The Employment Rights Act 2025 effectively ends the practice of fire and rehire as a tool for forcing through contract changes. For businesses that have relied on it — or that might have been tempted to — the rules have changed fundamentally.
What Fire and Rehire Actually Means
Fire and rehire, formally known as dismissal and re-engagement, describes a process where an employer dismisses an employee and offers to rehire them on new, usually less favourable, terms. It has been used by some businesses as a mechanism to change employment contracts when employees have refused to agree to the changes voluntarily.
It has been legally controversial for years. Several high-profile cases brought it into public focus, and the Employment Rights Act 2025 responded to that controversy directly.
What the New Rules Say (From October 2026)
From October 2026, dismissal for the purpose of fire and rehire will be automatically unfair in most circumstances. The Act makes clear that:
- Dismissing an employee because they refused to accept a change to their contract will be treated as automatically unfair dismissal
- This applies regardless of the employee’s length of service — even shorter-tenure employees are protected
- There is a very narrow exception where the employer can demonstrate genuine business necessity and has fully consulted, but this bar is set deliberately high
The Wider Message: Consultation, Not Coercion
The fire and rehire reforms are part of a broader theme running through the Employment Rights Act 2025. The Act consistently favours employers who engage genuinely with their people over those who seek to bypass that engagement.
If you need to change employment terms — whether that is pay, hours, location, or working practices — the path forward is genuine consultation. That means:
Explaining the business rationale clearly and honestly.
Allowing employees time to respond and raise concerns.
Considering alternatives before arriving at the conclusion that contract change is necessary.
Documenting the process thoroughly.
It is not just the right approach. From October 2026, it will be the legally required one.
What This Means for Businesses Considering Contract Changes
If you are planning a restructure, a change to terms and conditions, or a shift in working arrangements, you need to think carefully before October 2026 about how you approach it.
Contracts that were previously changeable through pressure or ultimatum now need to be changed through genuine agreement. That requires more time, better communication, and often, external HR support to navigate.
The businesses that will handle this best are those that already have strong communication cultures and trust between management and employees.

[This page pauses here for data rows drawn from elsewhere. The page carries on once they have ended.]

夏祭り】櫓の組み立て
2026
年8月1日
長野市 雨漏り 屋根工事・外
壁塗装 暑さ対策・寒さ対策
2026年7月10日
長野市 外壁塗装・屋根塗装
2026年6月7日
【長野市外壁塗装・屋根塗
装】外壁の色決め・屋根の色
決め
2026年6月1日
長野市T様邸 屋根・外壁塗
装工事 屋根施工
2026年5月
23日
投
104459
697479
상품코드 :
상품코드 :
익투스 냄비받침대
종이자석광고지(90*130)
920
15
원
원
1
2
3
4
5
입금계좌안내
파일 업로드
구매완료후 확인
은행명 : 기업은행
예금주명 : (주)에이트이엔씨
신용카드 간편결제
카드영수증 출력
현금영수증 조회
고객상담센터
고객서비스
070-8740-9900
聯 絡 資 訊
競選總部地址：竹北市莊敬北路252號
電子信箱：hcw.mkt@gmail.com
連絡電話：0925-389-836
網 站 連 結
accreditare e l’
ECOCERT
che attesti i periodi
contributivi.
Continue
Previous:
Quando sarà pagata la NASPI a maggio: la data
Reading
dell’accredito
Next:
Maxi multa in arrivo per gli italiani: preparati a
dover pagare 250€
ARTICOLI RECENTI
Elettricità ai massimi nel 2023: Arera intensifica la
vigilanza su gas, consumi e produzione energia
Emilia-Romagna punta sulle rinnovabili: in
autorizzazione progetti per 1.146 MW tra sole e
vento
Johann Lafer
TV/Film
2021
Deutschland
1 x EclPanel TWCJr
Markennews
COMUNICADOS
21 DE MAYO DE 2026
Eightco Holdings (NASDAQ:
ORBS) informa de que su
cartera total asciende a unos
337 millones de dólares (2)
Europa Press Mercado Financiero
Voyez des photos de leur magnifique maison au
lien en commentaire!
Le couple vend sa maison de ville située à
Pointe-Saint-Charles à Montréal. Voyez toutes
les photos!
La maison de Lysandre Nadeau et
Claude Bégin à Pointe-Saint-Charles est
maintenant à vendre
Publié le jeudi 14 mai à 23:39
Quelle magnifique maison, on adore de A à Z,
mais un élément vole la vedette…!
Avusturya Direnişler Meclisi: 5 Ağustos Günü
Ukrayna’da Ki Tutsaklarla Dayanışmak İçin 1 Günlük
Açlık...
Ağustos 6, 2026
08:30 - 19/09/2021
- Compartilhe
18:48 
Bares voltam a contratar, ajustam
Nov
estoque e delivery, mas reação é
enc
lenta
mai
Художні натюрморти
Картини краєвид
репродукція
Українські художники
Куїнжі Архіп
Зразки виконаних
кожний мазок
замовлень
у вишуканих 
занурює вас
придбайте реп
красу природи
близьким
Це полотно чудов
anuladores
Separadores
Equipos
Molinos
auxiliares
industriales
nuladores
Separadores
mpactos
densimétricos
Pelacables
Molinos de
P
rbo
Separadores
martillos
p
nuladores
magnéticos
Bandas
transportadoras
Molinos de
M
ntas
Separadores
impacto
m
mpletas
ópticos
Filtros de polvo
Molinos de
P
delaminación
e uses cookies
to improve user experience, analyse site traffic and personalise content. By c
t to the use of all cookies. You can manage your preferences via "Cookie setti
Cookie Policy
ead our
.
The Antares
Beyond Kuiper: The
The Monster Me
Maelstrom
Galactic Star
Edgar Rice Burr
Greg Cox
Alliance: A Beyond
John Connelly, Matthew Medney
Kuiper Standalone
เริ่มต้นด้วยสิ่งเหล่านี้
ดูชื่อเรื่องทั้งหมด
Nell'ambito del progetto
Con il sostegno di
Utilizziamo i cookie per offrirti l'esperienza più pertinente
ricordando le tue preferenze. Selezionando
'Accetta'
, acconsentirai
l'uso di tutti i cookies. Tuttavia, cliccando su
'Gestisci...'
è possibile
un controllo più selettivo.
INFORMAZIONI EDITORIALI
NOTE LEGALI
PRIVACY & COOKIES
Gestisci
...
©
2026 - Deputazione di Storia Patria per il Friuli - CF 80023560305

The businesses most at risk are those that have historically managed change through mandate rather than dialogue.
One More Thing: The Replacement Provision
The Act also provides that it is automatically unfair dismissal if an employer dismisses an employee with the intent to replace them with an external person performing substantially the same role. This closes a loophole that had sometimes been used to justify fire and rehire through a restructuring mechanism.
If you are planning redundancies or restructuring, ensure the rationale is genuine and well-documented, and that you are not inadvertently triggering this provision.
The Bottom Line
October 2026 is not far away. Businesses that rely on contract change as part of their operating model should start reviewing their approach now, well before the new rules take effect. Genuine consultation takes time to build into your processes properly, and starting early gives you room to get it right.